Resucitar la huelga general
Concluiré diciendo que, para entender lo que está ocurriendo en Minneapolis es muy importante escuchar a las personas activas allí y lo que su experiencia política les dice sobre lo que ha ocurrido, por qué, y lo que ocurrirá a continuación. El «Twin Cities Labor Report» de Paul K-D es un recurso vital que todo el mundo debe seguir. Creo que Paul K-D tiene la mejor opinión sobre los acontecimientos del 23 de enero:
El viernes 23 de enero, las Ciudades Gemelas celebraron una jornada de acción masiva que se acercó bastante a una verdadera huelga general. Cientos de empresas cerraron sus puertas y muchas otras trabajaron con plantillas esqueléticas. Una manifestación en el centro de la ciudad concentró a unas 70.000 personas, y muchas más se quedaron en casa debido al mal tiempo o vigilando en sus barrios.
Por otro lado, la economía no se cerró del todo. Mi propia medida para evento exitoso incluía el cierre de. Metro Transit y parte importante de negocios en los suburbios del high end; ninguna de esas cosas sucedió. Esto es importante, porque mientras Minneapolis ha sido realmente el punto caliente de la resistencia al ICE, hay enormes poblaciones de inmigrantes y enormes centros de empleo en los suburbios. Un cierre del enorme almacén de UNFI en Hopkins, por ejemplo, habría cerrado las entregas de comestibles a casi todo el estado.
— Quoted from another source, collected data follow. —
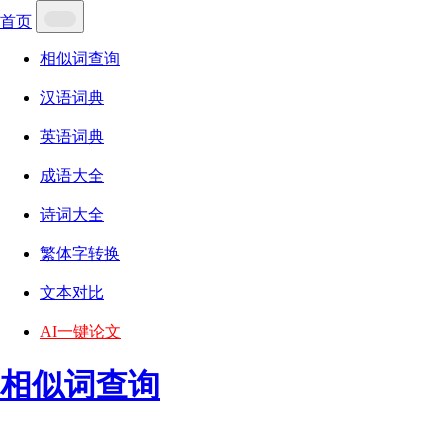
首页
相似词查询
汉语词典
英语词典
成语大全
诗词大全
繁体字转换
文本对比
AI一键论文
相似词查询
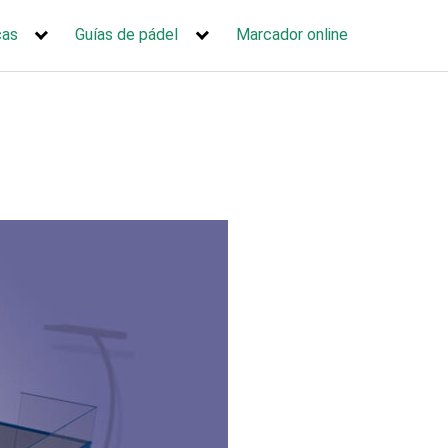
cas
Guías de pádel
Marcador online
¿Qué hacer a partir de ahora? Según Paul K-D:
«Espero que esta acción dé a los sindicalistas de todo el país el valor para empezar a hablar de huelgas políticas y acciones masivas más allá de las elecciones. Sin embargo, para que sea realmente eficaz, es necesario que se multiplique al menos por cinco. Para empezar, será necesario que los miles de personas que hicieron de este día una realidad acudan a sus reuniones sindicales y expliquen por qué era tan importante y necesario. Y hará falta que los trabajadores no sindicalizados que participaron organicen sindicatos en sus lugares de trabajo y trasladen esta energía al movimiento obrero. Acciones como ésta sólo funcionan cuando las bases se activan lo suficiente como para empujar en la dirección correcta tanto a su empleador como a la dirección de su sindicato.»
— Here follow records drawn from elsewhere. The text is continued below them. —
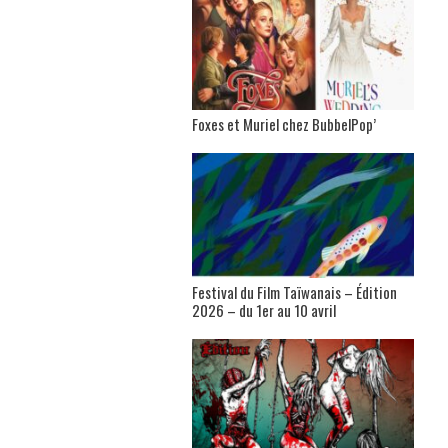
Foxes et Muriel chez BubbelPop’
Festival du Film Taïwanais – Édition
2026 – du 1er au 10 avril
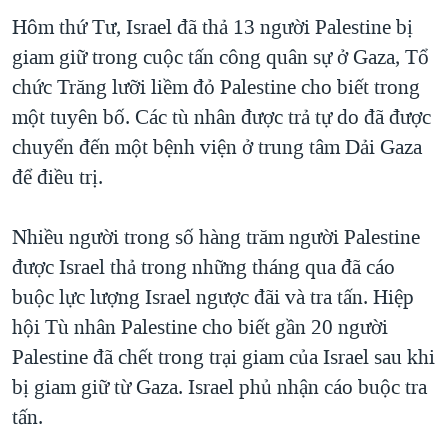
Hôm thứ Tư, Israel đã thả 13 người Palestine bị
giam giữ trong cuộc tấn công quân sự ở Gaza, Tổ
chức Trăng lưỡi liềm đỏ Palestine cho biết trong
một tuyên bố. Các tù nhân được trả tự do đã được
chuyển đến một bệnh viện ở trung tâm Dải Gaza
để điều trị.
Nhiều người trong số hàng trăm người Palestine
được Israel thả trong những tháng qua đã cáo
buộc lực lượng Israel ngược đãi và tra tấn. Hiệp
hội Tù nhân Palestine cho biết gần 20 người
Palestine đã chết trong trại giam của Israel sau khi
bị giam giữ từ Gaza. Israel phủ nhận cáo buộc tra
tấn.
La organización en el lugar de trabajo es clave. Según Kieran Knutson, «en su sindicato local de trabajadores de telecomunicaciones, televisión por satélite, seguridad doméstica y videojuegos, el 80% de los afiliados faltaron al trabajo el 23 de enero». También piensa que uno de los próximos pasos en la resistencia en Minnesota es una asamblea de todos los grupos de defensa de la comunidad y de los simpatizantes para reunirse y decidir cuál es su siguiente paso. Parece que ahora estamos en un nuevo lugar. A medida que el movimiento contra el ICE se extiende por todo el país, debemos recordar que todavía estamos al comienzo de un movimiento que puede tener un impacto transformador sobre la clase trabajadora y la izquierda de este país y más allá.